AW: Erlernen von Disziplinen
Das Thema ging in eine etwas andere Richtung als ursprünglich geplant, dennoch war es sehr unterhaltsam
und interessant.
Ich möchte mich noch zu den 3 körperlichen Disziplinen (Stärke, Seelenstärke und Geschwindigkeit) und dieser besagten Selbstlerngeschichte äußern. Diese Regel kenne ich auch - habe sie irgendwo aufgeschnappt - finde sie aber ehrlich gesagt nicht so prickelnd.
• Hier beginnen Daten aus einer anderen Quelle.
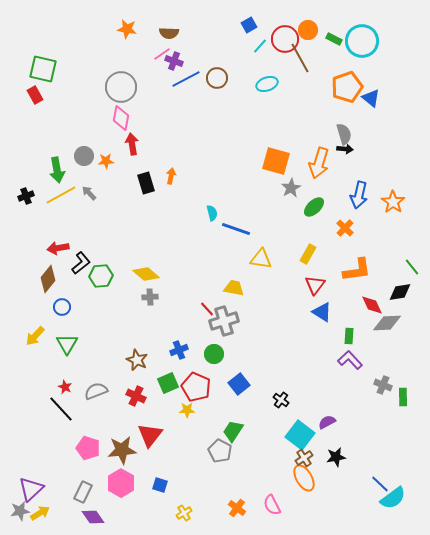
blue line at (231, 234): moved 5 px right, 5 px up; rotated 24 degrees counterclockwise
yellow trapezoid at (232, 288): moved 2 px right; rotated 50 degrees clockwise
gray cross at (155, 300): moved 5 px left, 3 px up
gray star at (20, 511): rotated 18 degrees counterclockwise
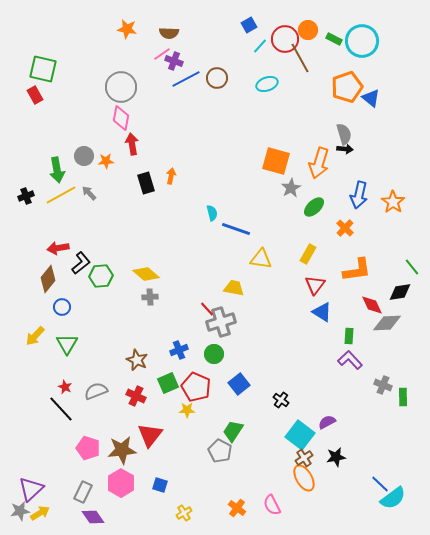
gray cross at (224, 321): moved 3 px left, 1 px down
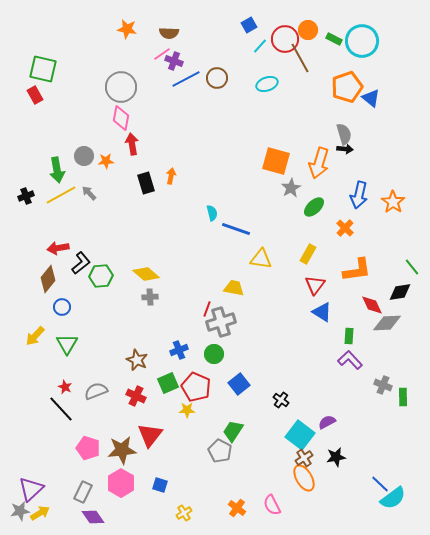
red line at (207, 309): rotated 63 degrees clockwise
Warum sollten ausgerechnet diese Fähigkeiten quasi frei erlernbar sein und andere nicht. An dieser Stelle ergibt sich spieltechnisch eine gewisse Unfairness Clans (vor allem den Brujah) gegenüber, die diese Fähigkeiten als Clandisziplin haben, da jeder Hans-Franz die Möglichkeit hat, sie "aus sich selbst" heraus zu lernen. Was heißt aus sich selbst heraus? Sind diese Disziplinen so simpel? Wenn ja, dann warum?
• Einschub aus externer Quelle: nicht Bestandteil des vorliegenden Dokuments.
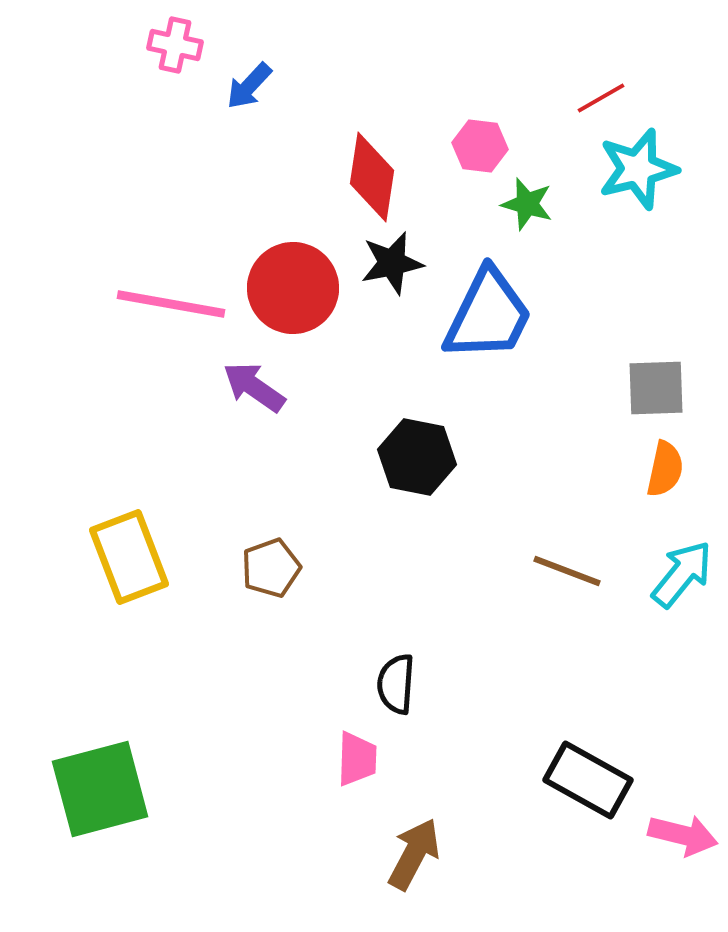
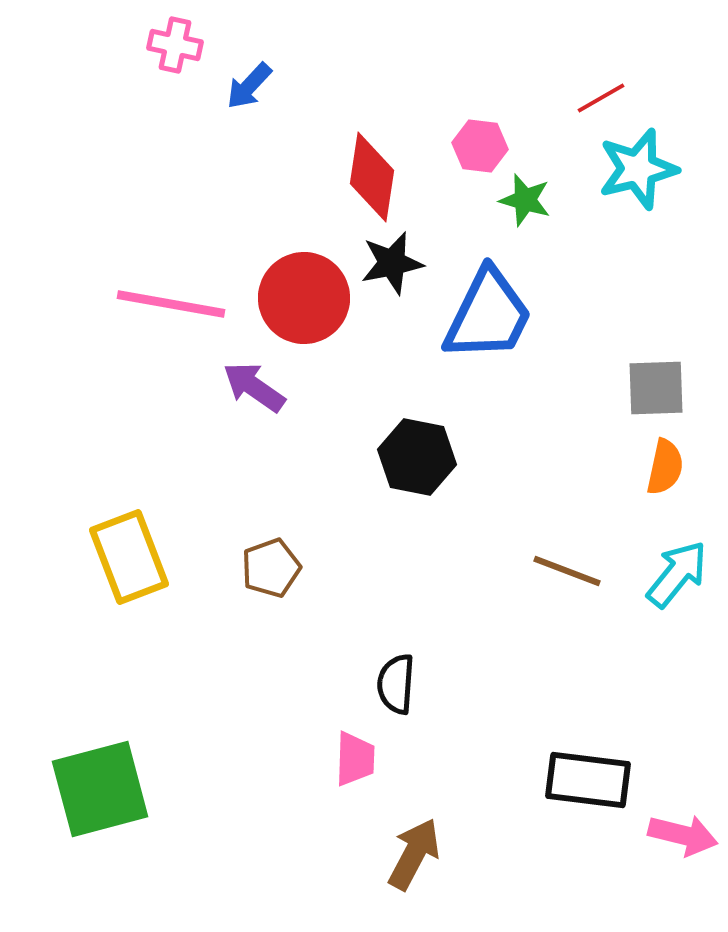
green star: moved 2 px left, 4 px up
red circle: moved 11 px right, 10 px down
orange semicircle: moved 2 px up
cyan arrow: moved 5 px left
pink trapezoid: moved 2 px left
black rectangle: rotated 22 degrees counterclockwise
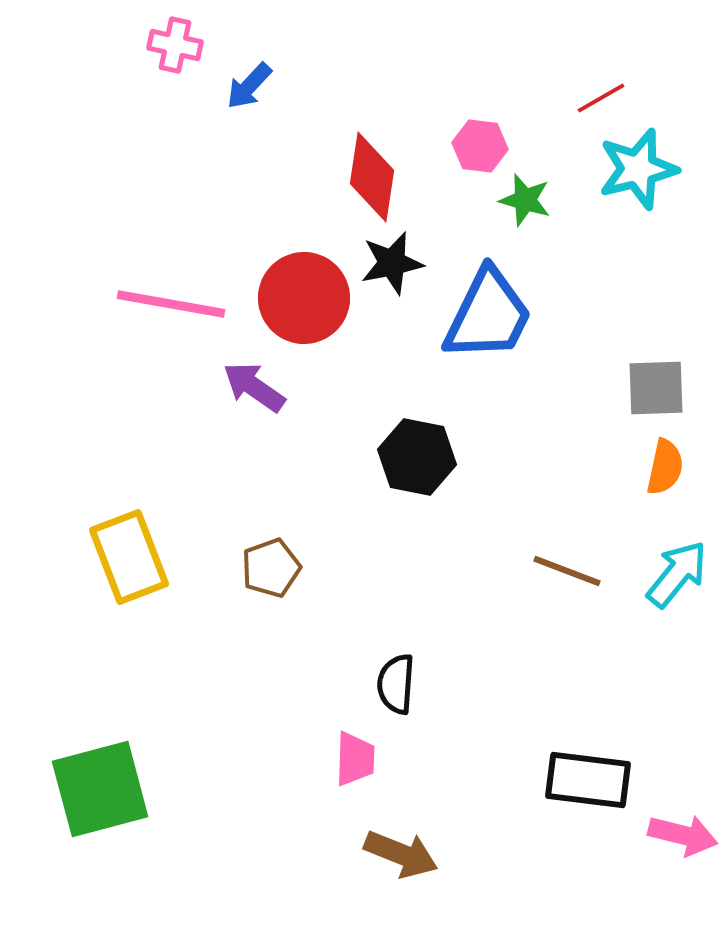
brown arrow: moved 13 px left; rotated 84 degrees clockwise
Mir ist schon klar, dass das so in irgendeinem Regelwerk steht. Aber als alter DSA-Hase lernt man, die eine oder andere Regel kritisch zu betrachten und zu hinterfragen (Ich glaube es gibt kein Regelsystem, welches noch schlechter als DSA ist). Zumal auch in jedem (Vampire-)Regelwerk ganz am Anfang die goldene Regel steht, dass es keine Regeln gibt.
Ich habe mir persönlich Gedanken zu diesem "warum" gemacht. Ich denke, dass diese Sache mit unserer Assoziation "stark = dumm" zusammenhängt. Würde ein muskelbepackter Bodybuilder den Nobelpreis für Physik gewinnen, dann wäre das eine Sensation, die um die Welt ginge, weil wir (ähnlich wie bei hübschen Blondinen) jemanden der "kräftig" ist, automatisch für dumm deklarieren. Falls dieser Tatbestand nämlich nicht eintrete, so wäre unser Weltbild etwas zertört, was unser Verstand mit jener Sensation offenbar versuche zu kompensieren. Diese Assoziation liegt wahrscheinlich an der kulturellen Prägung und den Medien - vor allem in unseren Entwicklungsjahren. In Zeichentrickfilmen (guckt man als Kind ja sehr gerne) gibt es ganz häufig den großen und starken Dummen sowie den kleinen und dünnen Smarten.
Die Autoren von White Wolf sind meiner Meinung nach wahrscheinlich auch "Opfer" dieser Assoziation geworden, zumal der Medieneinfluss in Amerika generell sehr stark ist. Somit hat man sich wahrscheinlich gedacht, dass diese "körperlichen Disziplinen" sowieso ganz simpel seien, dass man sie einfach mit der Zeit aus sich selbst erlernen könne, und so hat man das ganze auch im Regelwerk verfasst.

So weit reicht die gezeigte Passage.